I read a similar account years ago. Quite fascinating.
comment by solitaire on May 3, 2011 6:48 AM ()
The book is a great read and does give so much historical data. It's a love story, and a great tragedy all in one.
comment by redimpala on Apr 28, 2011 8:08 PM ()
This is a good synopsis, Joan. I read the book, too. What unique about this book, aside from the long lens of history, is its the way it connects individual events cohesively and puts them in perspective. Americans are aware of bits of this period of Russian history, but I don't think many know of all of them. I learned a lot about the famine, of which I was basically unaware, surprisingly. During the Soviet era, one tended to doubt the news we got, because there was so much that was hidden and suppressed. The full view of history is indeed a terrible one. I also can't help but wonder what would have happened if Lenin had lived and Stalin has not grabbed power. He was a megalomaniac, but I don't think Lenin had that streak.

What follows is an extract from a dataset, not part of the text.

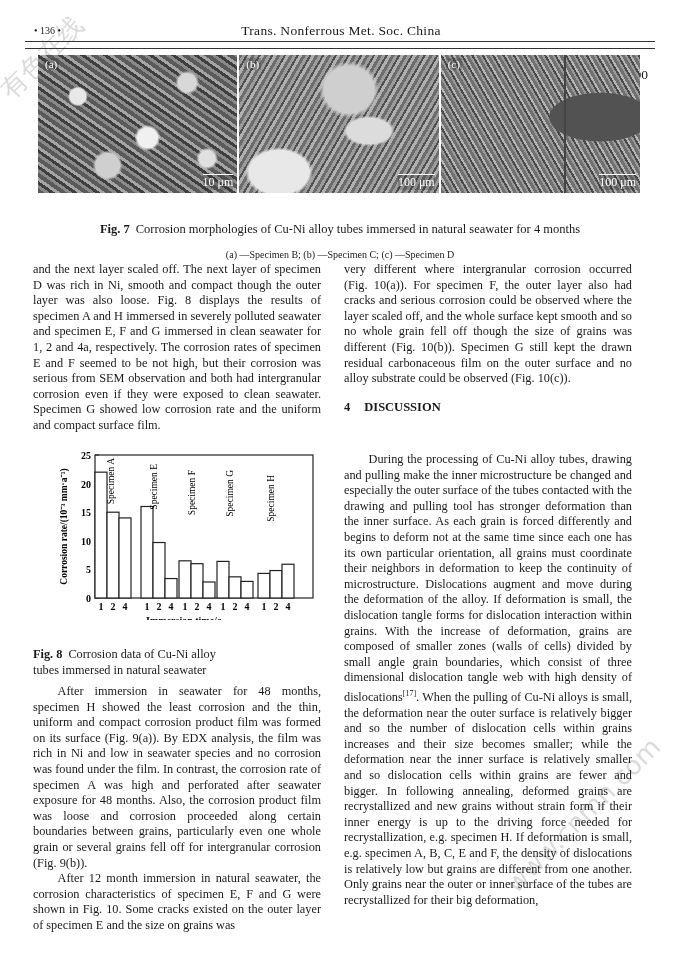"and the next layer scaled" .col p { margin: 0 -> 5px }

comment by marta on Apr 28, 2011 4:17 PM ()
No, I believe Lenin was more of an idealist who really believed that revolution was necessary to free Russia from the Romanovs. The tragedy is that not one of their relatives in England or the Scandinavian countries stepped in to offer the Romanoffs asylum. Everyone thought that George V of Great Britain and Alexandra's cousin would negotiate with the Bolsheviks to give them asylum. For some inexplicable reason, this never happened.

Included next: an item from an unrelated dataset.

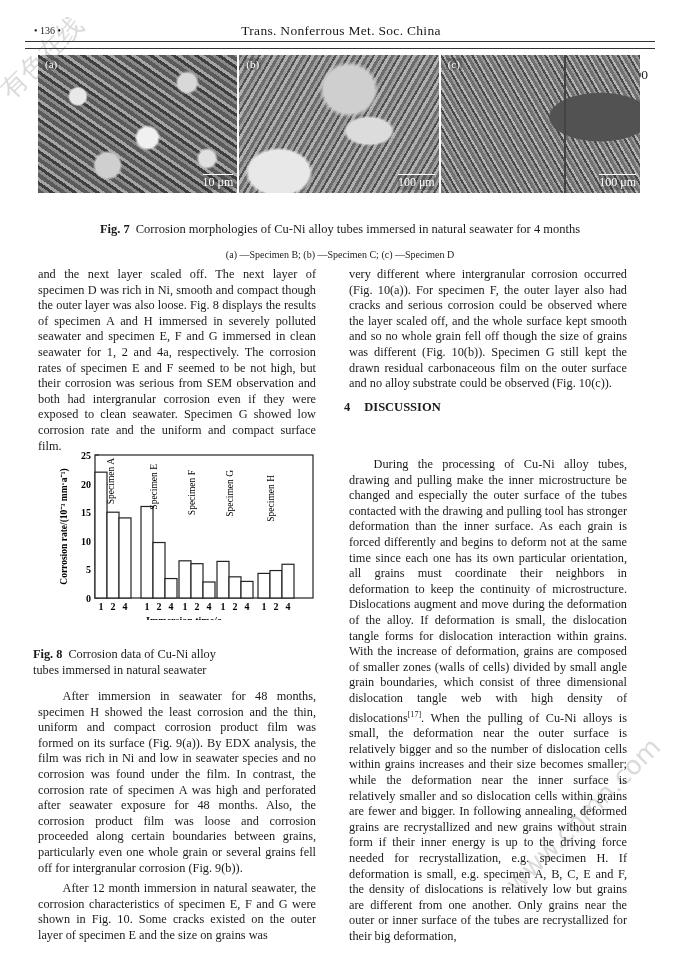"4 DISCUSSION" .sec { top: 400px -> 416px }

reply by redimpala on Apr 28, 2011 8:07 PM ()
Looks like we've read the whole story here, don't need the book. Re: "Even today no Russian can speak of June 22, 1941 without shaking with terror in his fur boots." Do all of today's Russians wear fur boots? Isn't that like saying all Americans wear coonskin caps?
comment by traveltales on Apr 28, 2011 1:01 PM ()
Oops! Looks like your answer drifted north above Marta.